Sometimes it's good for established routines to go through a period of disruption. This allows for some reflection to see if the current patterns are in need of an update. One of the many things that Reiko and I have tried to maintain over the last three years is a repeating series of steps for the boy to learn and follow. Some of these are to adopt lifelong rules, such as washing hands before -- and sometimes after -- a meal, while others are simply processes that we have all learned to be effective for daily activities, like getting ready for bed. As the family is staying in Gifu with Reiko's parents, just about every routine is being disrupted as a result of being in a different house with a larger group of people to create distractions. After getting the boy into bed tonight, both Reiko and I agree that the various regimens that we've all become accustomed to are desperately missed. Fortunately we return home tomorrow afternoon.

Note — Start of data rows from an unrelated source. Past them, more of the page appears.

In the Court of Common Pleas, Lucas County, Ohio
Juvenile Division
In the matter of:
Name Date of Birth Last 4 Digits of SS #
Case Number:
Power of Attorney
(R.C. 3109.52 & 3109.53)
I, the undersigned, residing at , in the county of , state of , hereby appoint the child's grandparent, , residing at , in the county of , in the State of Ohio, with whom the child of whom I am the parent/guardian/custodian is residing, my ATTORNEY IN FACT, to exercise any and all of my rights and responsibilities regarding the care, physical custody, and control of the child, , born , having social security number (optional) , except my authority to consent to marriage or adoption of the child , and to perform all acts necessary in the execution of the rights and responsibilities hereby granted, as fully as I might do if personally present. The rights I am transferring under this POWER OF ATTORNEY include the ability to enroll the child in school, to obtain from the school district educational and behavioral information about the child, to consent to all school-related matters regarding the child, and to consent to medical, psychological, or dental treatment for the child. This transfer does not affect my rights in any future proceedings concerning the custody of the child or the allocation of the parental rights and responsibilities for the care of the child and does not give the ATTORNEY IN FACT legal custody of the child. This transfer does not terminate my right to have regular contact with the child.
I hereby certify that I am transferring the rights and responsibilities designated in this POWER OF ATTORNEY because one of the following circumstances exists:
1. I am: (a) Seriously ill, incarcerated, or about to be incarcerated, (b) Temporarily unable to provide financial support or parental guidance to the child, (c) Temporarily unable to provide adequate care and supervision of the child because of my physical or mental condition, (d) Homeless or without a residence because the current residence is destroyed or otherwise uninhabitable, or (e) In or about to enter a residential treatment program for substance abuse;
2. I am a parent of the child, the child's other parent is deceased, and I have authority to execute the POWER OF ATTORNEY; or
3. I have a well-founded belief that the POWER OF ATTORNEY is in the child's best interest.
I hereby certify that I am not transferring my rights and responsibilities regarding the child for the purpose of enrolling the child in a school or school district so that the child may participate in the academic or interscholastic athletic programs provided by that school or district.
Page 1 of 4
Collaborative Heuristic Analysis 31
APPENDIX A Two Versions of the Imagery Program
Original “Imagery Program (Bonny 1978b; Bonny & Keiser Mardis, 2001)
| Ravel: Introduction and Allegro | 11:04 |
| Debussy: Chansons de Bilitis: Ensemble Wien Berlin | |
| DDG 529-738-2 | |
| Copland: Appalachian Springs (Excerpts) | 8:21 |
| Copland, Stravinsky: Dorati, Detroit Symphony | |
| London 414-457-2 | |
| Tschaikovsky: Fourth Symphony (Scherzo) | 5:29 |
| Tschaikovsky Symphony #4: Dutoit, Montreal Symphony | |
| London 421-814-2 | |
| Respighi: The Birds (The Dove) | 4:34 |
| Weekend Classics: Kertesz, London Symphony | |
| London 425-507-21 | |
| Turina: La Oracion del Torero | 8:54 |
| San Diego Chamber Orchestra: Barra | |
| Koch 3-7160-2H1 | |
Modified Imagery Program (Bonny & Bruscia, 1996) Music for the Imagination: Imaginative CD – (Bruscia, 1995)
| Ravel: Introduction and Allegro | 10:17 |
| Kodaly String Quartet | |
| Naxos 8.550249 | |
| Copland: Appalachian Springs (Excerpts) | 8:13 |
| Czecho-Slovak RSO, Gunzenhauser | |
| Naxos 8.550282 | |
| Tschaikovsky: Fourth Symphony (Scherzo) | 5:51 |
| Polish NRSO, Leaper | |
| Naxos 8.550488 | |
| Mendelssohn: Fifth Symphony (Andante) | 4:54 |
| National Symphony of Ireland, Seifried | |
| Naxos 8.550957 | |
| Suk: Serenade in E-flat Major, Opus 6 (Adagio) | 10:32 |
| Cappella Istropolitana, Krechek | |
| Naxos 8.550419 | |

Friends and colleagues have told me that small children need to have a schedule that gets stuck to in order to maintain some semblance of sanity at home. Having a toddler of my own now, I can corroborate this tidbit of wisdom as being an effective means to ensure teeth are brushed, showers are taken, clothes are changed, and toys are (somewhat) put away. The routines have become second nature enough that when I forget a step, the boy will remind me via some sort of angry demand. It's an interesting thing to see in practice. However, as February draws ever closer, we know there's going to be another period of adaptation required for new routines and stricter schedules. Kindergarten begins in just a handful of weeks, which means less sleeping in and more emphasis on timeliness.

As it stands, we've been making incremental changes over the last couple of weeks. We wake up slightly earlier and aim to have breakfast done by 8:00am so that teeth can be cleaned and clothes changed half an hour later. He will need to be at school by 9:00am and, if it's my day to take him, that means walking1 20 minutes along "Circle Road", a dedicated pedestrian path that cuts through the four local neighbourhoods and allows a person easy access to every school in the area without ever needing to cross a road2. It's a good walking distance for a toddler, and a decent warm-up for me.

Very few habits are ever static and it's important to ensure they're updated as conditions change. That said, having everything thrown out of whack when visiting family can help us identify what parts of a routine should stick around.


  1. I don't want my kid to expect a ride to school every day. He has two legs and they work. He should learn to walk to places he wants to go to. His mother, however, would rather drive even if the destination is 100m from the house.

  2. When people do need to cross a road, the pedestrian path becomes a bridge. This ensures that young children walking to school or elsewhere do not need to contend with the fast-moving cars that ignore the 40kph speed limit signs painted on every road.